Altinol hizo un gesto ampuloso.
—Por supuesto. Lamento las molestias. Pero teníamos que estar completamente seguros. —Se metió la pistola de aguja en una faja que llevaba a la cintura y se quedó allá con los brazos cruzados, observando indiferente mientras ella se vestía. Luego dijo—: Debe de pensar usted que ha caído entre salvajes, ¿no es así, profesora?
—¿Le interesa realmente lo que piense?
—Observará que ninguno de nosotros se ha reído o ha babeado o se ha mojado los pantalones mientras usted estaba…, hum…, demostrándonos que no ocultaba ningún aparato susceptible de provocar fuego. Como tampoco nadie ha intentado molestarla de ninguna forma.
—Eso ha sido extremadamente amable.
—Señalo todo esto —siguió Altinol, como si no la hubiera oído—, aunque me doy cuenta de que no significa mucha diferencia para usted puesto que aún sigue furiosa con nosotros, porque deseo que sepa que esto con lo que ha tropezado usted aquí puede que sea el último bastión de civilización que queda en este mundo olvidado de la mano de los dioses.
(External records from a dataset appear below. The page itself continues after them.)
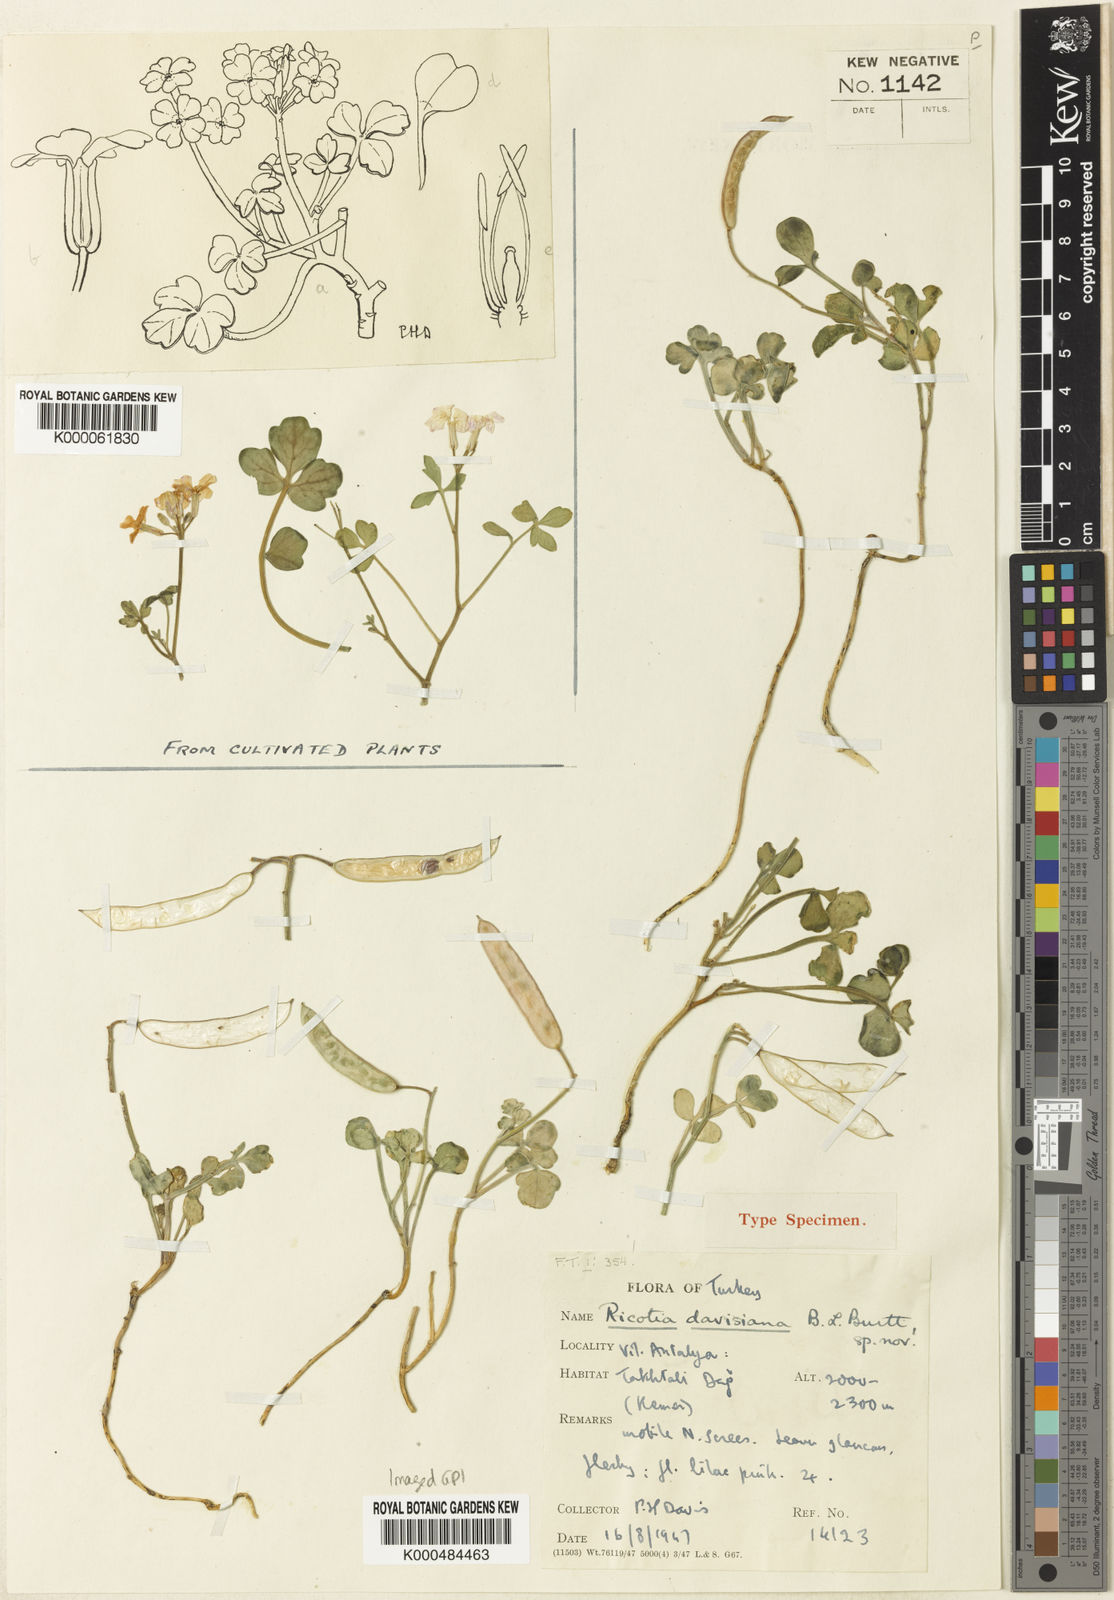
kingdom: Plantae
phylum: Tracheophyta
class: Magnoliopsida
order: Brassicales
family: Brassicaceae
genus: Ricotia
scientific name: Ricotia davisiana
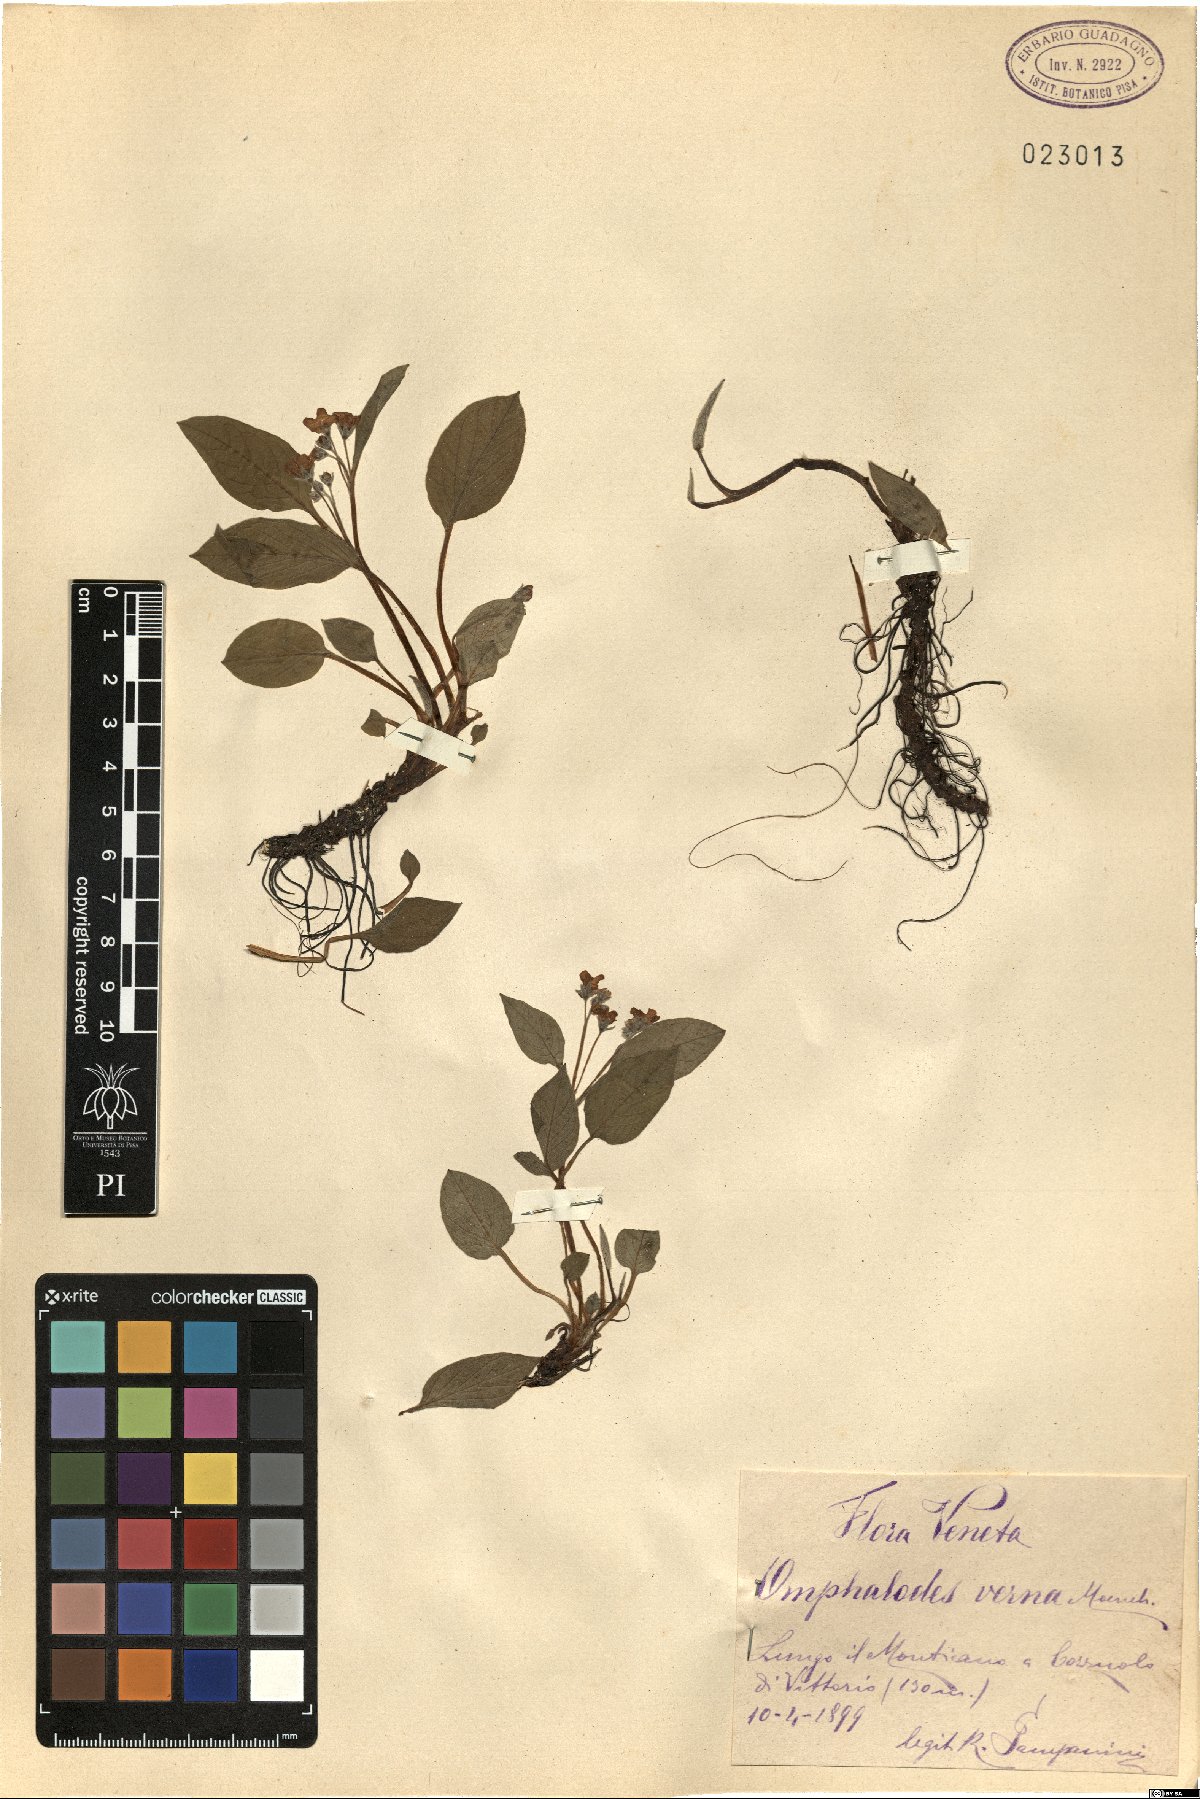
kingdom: Plantae
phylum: Tracheophyta
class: Magnoliopsida
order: Boraginales
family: Boraginaceae
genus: Omphalodes
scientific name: Omphalodes verna
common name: Blue-eyed-mary
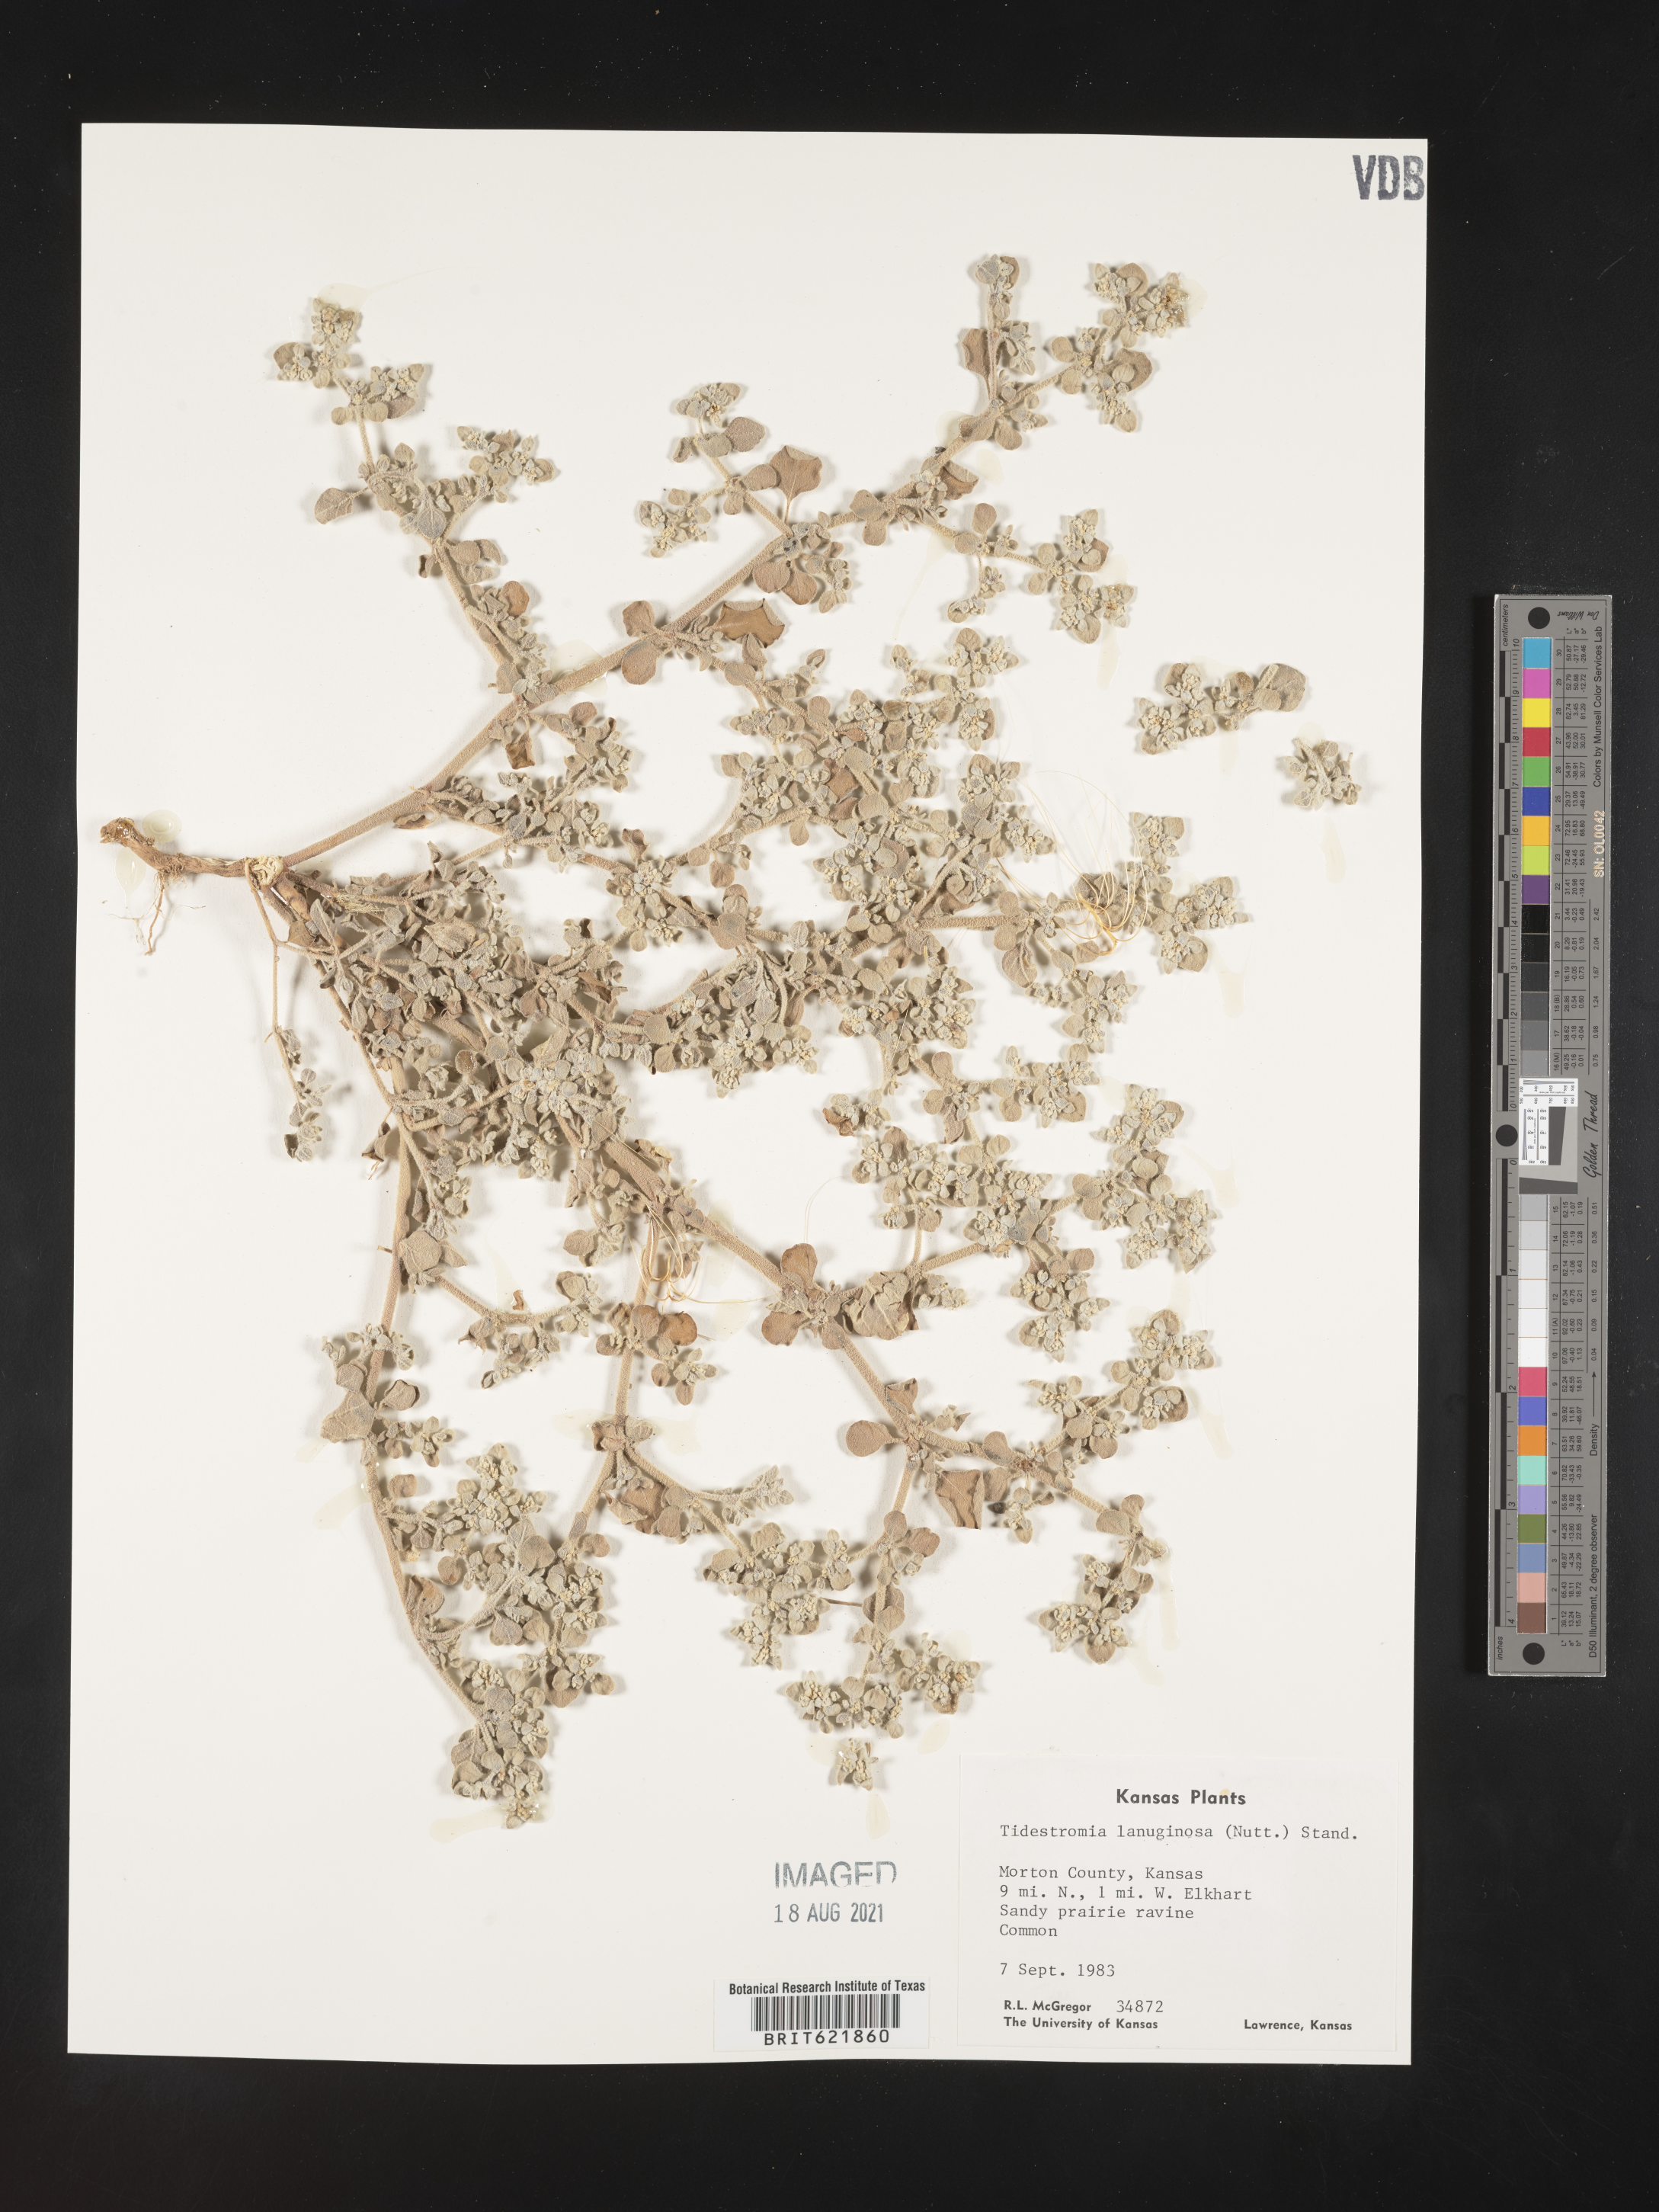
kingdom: Plantae
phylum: Tracheophyta
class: Magnoliopsida
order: Caryophyllales
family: Amaranthaceae
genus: Tidestromia
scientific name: Tidestromia lanuginosa
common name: Woolly tidestromia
No sé dónde han desaparecido nuestros queridos líderes gubernamentales, y ciertamente no considero que nuestra querida hermandad de los Apóstoles de la Llama sea en absoluto civilizada, y sus amigos de la universidad que se ocultaron aquí han abandonado el lugar hacia no sé dónde. Mientras que todos los demás parece que han perdido definitivamente la razón. Excepto, por supuesto, usted y nosotros, profesora.
—Qué halagador que me haya incluido.
—Nunca halago a nadie. Tiene usted el aspecto de haber resistido la Oscuridad y las Estrellas y el Colapso mucho mejor que la mayoría. Lo que deseo saber es si está usted interesada en quedarse aquí y formar parte de nuestro grupo. Necesitamos gente como usted, profesora.
—¿Qué significa esa proposición? ¿Barrer suelos para usted? ¿Cocinar?
Altinol pareció impávido a sus sarcasmos.
—Significa ayudar en la lucha por mantener viva la civilización, profesora. No lo considere demasiado altanero por nuestra parte, pero consideramos que tenemos una misión sagrada. Nos estamos abriendo camino día a día a través de esa locura de ahí fuera: desarmamos a los locos, les confiscamos todos los utensilios capaces de provocar fuego, nos reservamos sólo para nosotros el derecho de encender ese fuego. No podemos apagar los fuegos que ya están ardiendo, al menos todavía no, pero podemos hacer todo lo posible por impedir que se inicien otros. Ésa es nuestra misión, profesora. Estamos tomando el control del concepto de fuego. Es el primer paso hacia hacer que el mundo sea apto para vivir de nuevo en él. Usted parece lo bastante cuerda como para unirse a nosotros, y en consecuencia la invitamos a ello. ¿Qué dice, profesora? ¿Desea formar parte de la Patrulla Contra el Fuego? ¿O prefiere tentar su suerte de vuelta ahí en el bosque?